La dernière sidra du livre des Nombres détermine les frontières du pays d’Israël. Dans ce cadre, le texte biblique dresse la liste des douze représentants des douze tribus d’Israël qui devront prendre possession de la terre. C’est alors qu’il est question de la tribu de Lévi puisqu’elle n’a pas de lot territorial en terre promise : « Voici les villes que vous donnerez aux lévites : les six villes de refuge où l’assassin par inadvertance peut se réfugier [pour échapper à la vengeance légitime des proches de la victime] et en plus d’elles, vous donnerez quarante deux villes » (Nombres 35, 6 et 7).

 

            En fait, les quarante deux villes étaient aussi des villes de refuge pour les meurtriers involontaires ainsi que le Talmud (Makot 10a) le déduit du verset « et en plus d’elles (vehalehem), vous donnerez quarante deux villes ». En effet, le verset n’a pas dit simplement « et aussi quarante deux villes « mais « et en plus d’elles », sous entendu « vous donnerez des villes qui auront le même statut que les six ». Mais quelle serait alors la particularité des six villes ?

 

            Les six villes sont avant out des villes de refuge et seulement ensuite des villes de lévites (puisque le verset dit bien que ce sont les villes de refuge qui seront données aux lévites). Les quarante deux autres sont avant tout des villes de lévites et seulement ensuite des villes de refuge puisque le verset ne parle clairement que de six villes et que les quarante deux autres sont déduites d’une exégèse. Conséquence pratique de ce distinguo : les six villes de refuge assument leur rôle que le meurtrier s’y rende consciemment ou non contrairement aux quarante deux villes qui ne servent de refuge à l’assassin par inadvertance que si celui-ci s’y est rendu consciemment, c'est-à-dire qu’il sait que la ville en question est aussi une ville refuge. Autre incidence : le meurtrier involontaire devait payer le prix de sa maison dans les quarante villes mais non dans les six principales (Yoma 10a et 13 a et Lois sur le meurtrier 8, 10 de Maïmonide).

 

            Le Keli Yakar propose un éclairage intéressant concernant notre sujet. Voici le fil directeur de sa pensée : les quarante deux villes correspondent aux quarante deux étapes effectuées dans le désert par les enfants d’Israël, rapportées précisément au début de la paracha. Ces quarante deux étapes se réfèrent à une période d’errance pour le peuple où celui-ci est étranger partout où il campait. Dans les quarante deux étapes, les enfants d’Israël étaient des étrangers, nulle part chez eux. De même, il a été donné aux lévites, qui n’ont pas reçu de terre dans le pays promis, quarante deux villes comme pour traduire leur situation. Les lévites n’ont pas de territoire, simplement des villes ici ou là, des étrangers partout. D… est leur lot.

 

            C’est dans cette perspective que le Keli Yakar explique que les villes des lévites étaient aussi des villes refuge. En effet, l’assassin involontaire par en exil et s’installe dans un lieu qui n’est pas le sien. Sa conscience de meurtrier se voit augmenter de celle de l’étranger, du nouveau venu que l’on regarde sous toutes les coutures. Si les villes de refuge n’avaient pas été des villes de lévites, les habitants auraient pu faire comprendre à l’assassin qu’il n’est qu’un étranger, de passage et qu’il n’est pas forcément le bienvenu. Mais chez les lévites, jamais le meurtrier ne pourra entendre de tels propos puisque les lévites ont une conscience exacerbé de leur caractère d’étranger. «Vous connaissez l’âme de l’étranger puisque vous-mêmes, vous le fûtes » (Ex 23, 9).
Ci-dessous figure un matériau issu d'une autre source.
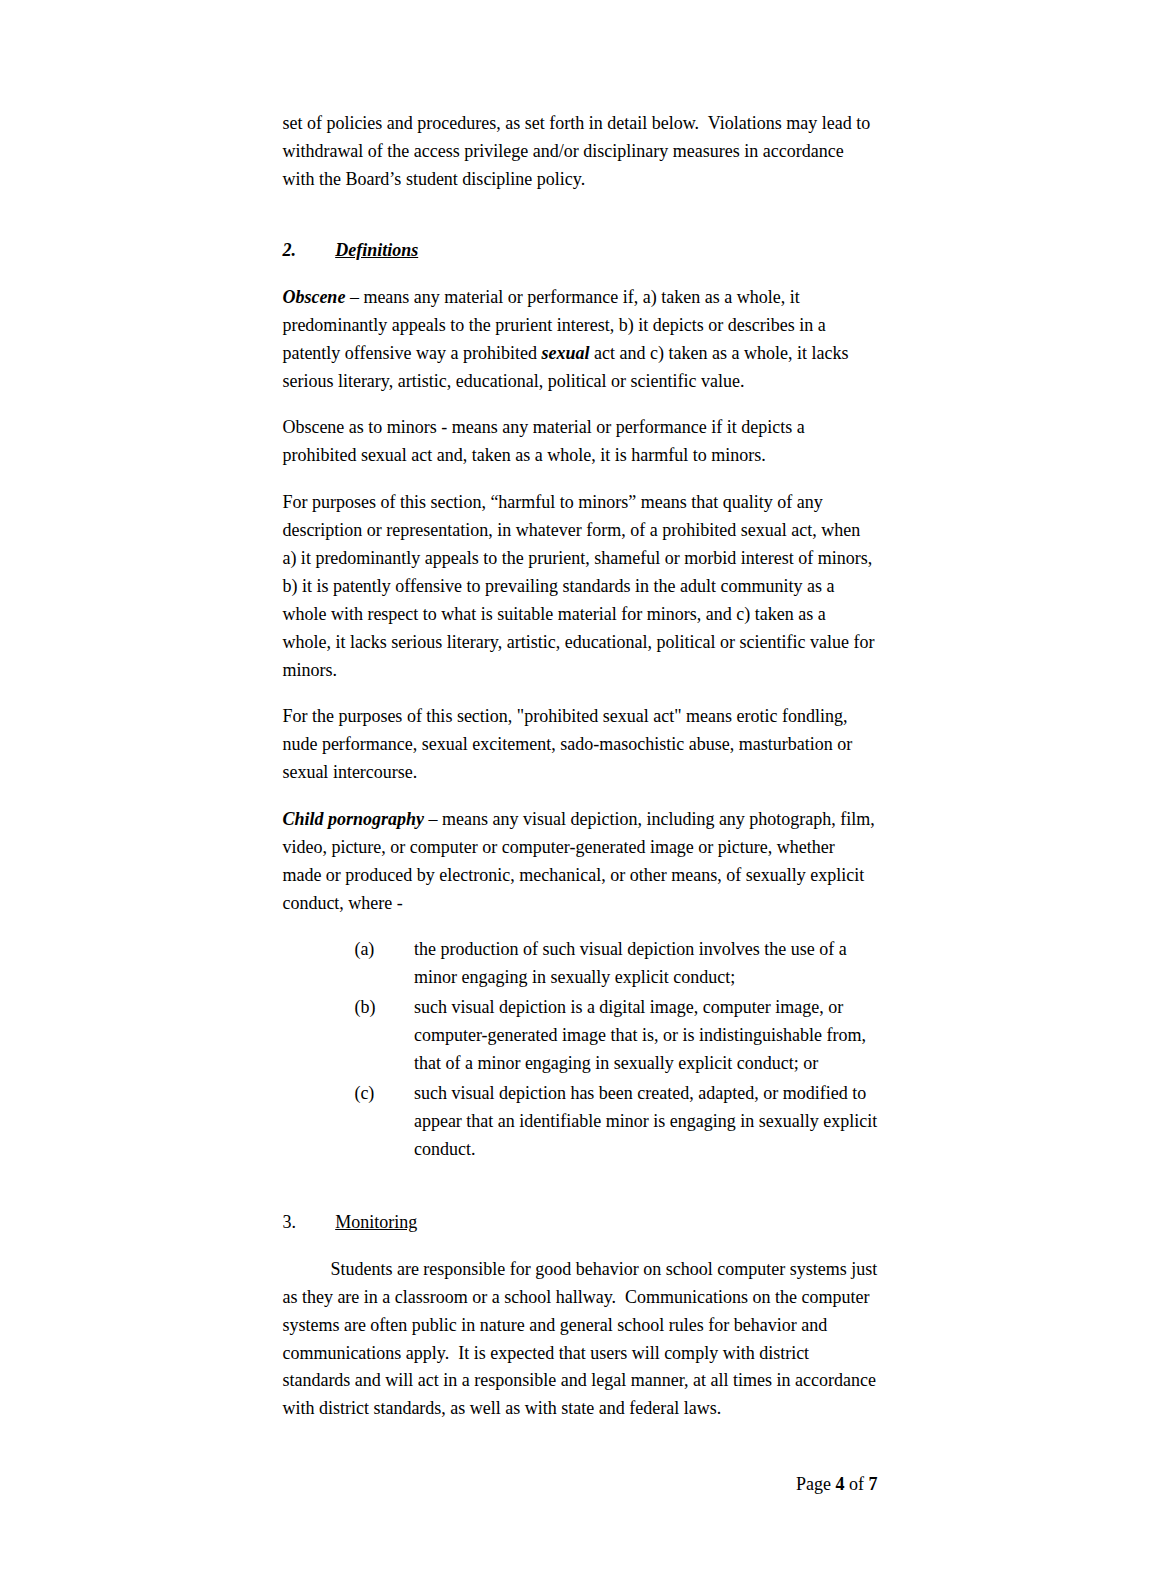set of policies and procedures, as set forth in detail below. Violations may lead to withdrawal of the access privilege and/or disciplinary measures in accordance with the Board’s student discipline policy.
2. Definitions
Obscene – means any material or performance if, a) taken as a whole, it predominantly appeals to the prurient interest, b) it depicts or describes in a patently offensive way a prohibited sexual act and c) taken as a whole, it lacks serious literary, artistic, educational, political or scientific value.
Obscene as to minors - means any material or performance if it depicts a prohibited sexual act and, taken as a whole, it is harmful to minors.
For purposes of this section, “harmful to minors” means that quality of any description or representation, in whatever form, of a prohibited sexual act, when a) it predominantly appeals to the prurient, shameful or morbid interest of minors, b) it is patently offensive to prevailing standards in the adult community as a whole with respect to what is suitable material for minors, and c) taken as a whole, it lacks serious literary, artistic, educational, political or scientific value for minors.
For the purposes of this section, "prohibited sexual act" means erotic fondling, nude performance, sexual excitement, sado-masochistic abuse, masturbation or sexual intercourse.
Child pornography – means any visual depiction, including any photograph, film, video, picture, or computer or computer-generated image or picture, whether made or produced by electronic, mechanical, or other means, of sexually explicit conduct, where -
(a) the production of such visual depiction involves the use of a minor engaging in sexually explicit conduct;
(b) such visual depiction is a digital image, computer image, or computer-generated image that is, or is indistinguishable from, that of a minor engaging in sexually explicit conduct; or
(c) such visual depiction has been created, adapted, or modified to appear that an identifiable minor is engaging in sexually explicit conduct.
3. Monitoring
Students are responsible for good behavior on school computer systems just as they are in a classroom or a school hallway. Communications on the computer systems are often public in nature and general school rules for behavior and communications apply. It is expected that users will comply with district standards and will act in a responsible and legal manner, at all times in accordance with district standards, as well as with state and federal laws.
Page 4 of 7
            Que l’étranger ne se sente pas étranger était déjà une importante préoccupation de Joseph, vice roi d’Egypte, « qui a installé le peuple [d’Egypte] dans les villes » du pays de pharaon. Pourquoi cela ? Pour que les égyptiens se sentent aussi des étrangers dans ces grandes villes, eux qui venaient de la campagne bordant le Nil et qu’ils ne puisent, de ce fait, accuser les hébreux d’être des étrangers (cf. ‘Houlin 60b). Mais malheureusement, les enfants de ces égyptiens qui étaient nés là où leurs parents avaient émigrés ne se sentaient plus étrangers. C’est alors que certains de leur bon droit de se trouver chez eux, ils ont commencé à persécuter ceux et celles qu’ils considéraient comme des étrangers…

 

            Le judaïsme se situe aux antipodes de ce comportement puisqu’il invite constamment l’autochtone à se considéré comme un étranger : « Car la terre est à Moi, car vous n’êtes que des étrangers domiciliés chez Moi » (Lv 25, 23). Ainsi, même sur sa terre, le Juif n’oublie pas qu’il est l’hôte du divin.